As Syria’s civil war enters its third year with 80,000 dead, chemical weapons are reported to have been used by the government of President Bashar al-Assad, and there are also fears they could fall into the hands of militants seeking to destabilise the region.
As a result of the wars of 1967, 1973 and 1982, Syria sought to counter Israel’s military superiority.
Non-conventional weapons have already been used in the region. The late Iraqi President Saddam Hussein used chemical weapons such as mustard gas and other nerve agents during the 1980s, including the killing of 5,000 Kurds in Halabja, during the war with Iran.
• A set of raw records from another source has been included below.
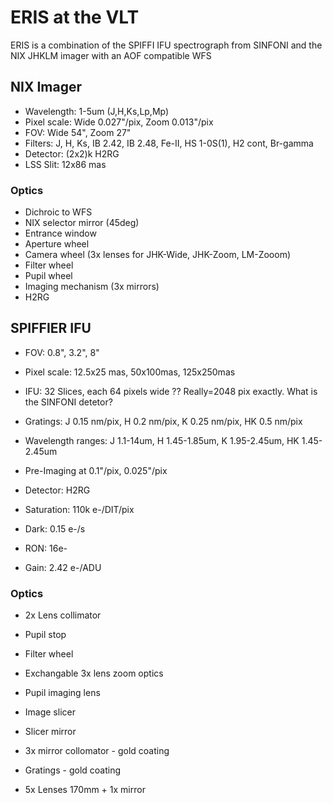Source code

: # ERIS at the VLT

ERIS is a combination of the SPIFFI IFU spectrograph from SINFONI and the NIX JHKLM imager with an AOF compatible WFS

## NIX Imager

* Wavelength: 1-5um (J,H,Ks,Lp,Mp)
* Pixel scale: Wide 0.027"/pix, Zoom 0.013"/pix
* FOV: Wide 54", Zoom 27"
* Filters: J, H, Ks, IB 2.42, IB 2.48, Fe-II, HS 1-0S(1), H2 cont, Br-gamma
* Detector: (2x2)k H2RG
* LSS Slit: 12x86 mas

### Optics

* Dichroic to WFS
* NIX selector mirror (45deg)
* Entrance window
* Aperture wheel
* Camera wheel (3x lenses for JHK-Wide, JHK-Zoom, LM-Zooom)
* Filter wheel
* Pupil wheel
* Imaging mechanism (3x mirrors)
* H2RG


## SPIFFIER IFU

* FOV: 0.8", 3.2", 8"
* Pixel scale: 12.5x25 mas, 50x100mas, 125x250mas
* IFU: 32 Slices, each 64 pixels wide ?? Really=2048 pix exactly. What is the SINFONI detetor?

* Gratings: J 0.15 nm/pix, H 0.2 nm/pix, K 0.25 nm/pix, HK 0.5 nm/pix
* Wavelength ranges: J 1.1-14um, H 1.45-1.85um, K 1.95-2.45um, HK 1.45-2.45um
* Pre-Imaging at 0.1"/pix, 0.025"/pix
* Detector: H2RG
* Saturation: 110k e-/DIT/pix
* Dark: 0.15 e-/s
* RON: 16e-
* Gain: 2.42 e-/ADU


### Optics

* 2x Lens collimator
* Pupil stop
* Filter wheel
* Exchangable 3x lens zoom optics
* Pupil imaging lens
* Image slicer
* Slicer mirror
* 3x mirror collomator - gold coating
* Gratings - gold coating

* 5x Lenses 170mm + 1x mirror
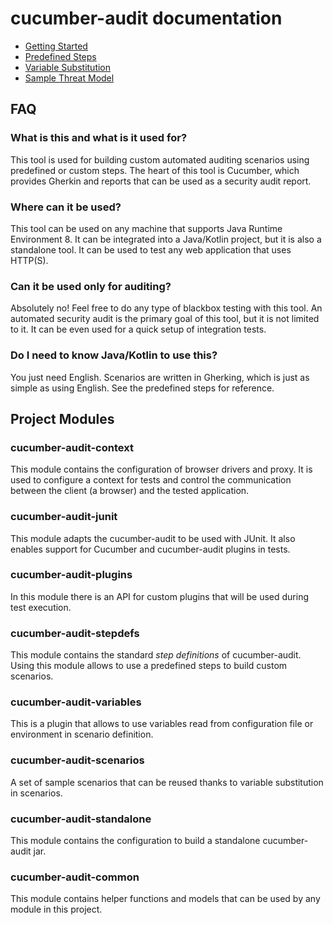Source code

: # cucumber-audit documentation

* [Getting Started](GettingStarted.md)
* [Predefined Steps](PredefinedSteps.md)
* [Variable Substitution](VariableSubstitution.md)
* [Sample Threat Model](SampleThreadModel.md)

## FAQ

### What is this and what is it used for?

This tool is used for building custom automated auditing scenarios
using predefined or custom steps. The heart of this tool is Cucumber, 
which provides Gherkin and reports that can be used as a security audit report.

### Where can it be used?

This tool can be used on any machine that supports Java Runtime Environment 8.
It can be integrated into a Java/Kotlin project, but it is also a standalone tool.
It can be used to test any web application that uses HTTP(S).

### Can it be used only for auditing?

Absolutely no! Feel free to do any type of blackbox testing with this tool.
An automated security audit is the primary goal of this tool, but it is not limited to it.
It can be even used for a quick setup of integration tests.

### Do I need to know Java/Kotlin to use this?

You just need English. Scenarios are written in Gherking, which
is just as simple as using English. See the predefined steps for reference.

## Project Modules

### cucumber-audit-context

This module contains the configuration of browser drivers and proxy. 
It is used to configure a context for tests and control the communication between the client (a browser) and the tested application.

### cucumber-audit-junit

This module adapts the cucumber-audit to be used with JUnit. 
It also enables support for Cucumber and cucumber-audit plugins in tests.

### cucumber-audit-plugins

In this module there is an API for custom plugins that will be used during test execution.

### cucumber-audit-stepdefs

This module contains the standard *step definitions* of cucumber-audit. 
Using this module allows to use a predefined steps to build custom scenarios.

### cucumber-audit-variables

This is a plugin that allows to use variables read from configuration file or environment in scenario definition.

### cucumber-audit-scenarios

A set of sample scenarios that can be reused thanks to variable substitution in scenarios.

### cucumber-audit-standalone

This module contains the configuration to build a standalone cucumber-audit jar.

### cucumber-audit-common

This module contains helper functions and models that can be used by any module in this project.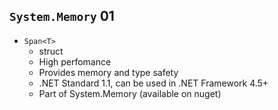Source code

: ## `System.Memory` 01

*   `Span<T>`
    *   struct
    *   High perfomance
    *   Provides memory and type safety
    *   .NET Standard 1.1, can be used in .NET Framework 4.5+
    *   Part of System.Memory (available on nuget)
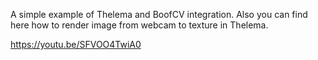 A simple example of Thelema and BoofCV integration.
Also you can find here how to render image from webcam to texture in Thelema.

https://youtu.be/SFVOO4TwiA0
Syria’s ally Iran is accused by the West of seeking to develop an atomic bomb, which it denies, while Israel refuses to confirm or deny whether it has nuclear weapons.
“Syria had to have something to stack up against Israel,” Smithson told Reuters.
United Nations human rights investigators said on Tuesday they had “reasonable grounds” to believe that limited amounts of chemical weapons had been used in Syria. They had received allegations that government forces and rebels had used the banned weapons, but most testimony related to their use by the government.
Syria is one of only seven countries not to have joined the 1997 Chemical Weapons Convention, which commits members to completely destroying their stockpiles.
Syria does not generally comment on its chemical weapons, but in July last year it acknowledged for the first time that it had them. Foreign Ministry spokesman Jihad Makdissi told a news conference the army would not use chemical weapons to crush the rebels but could use them against foreign forces.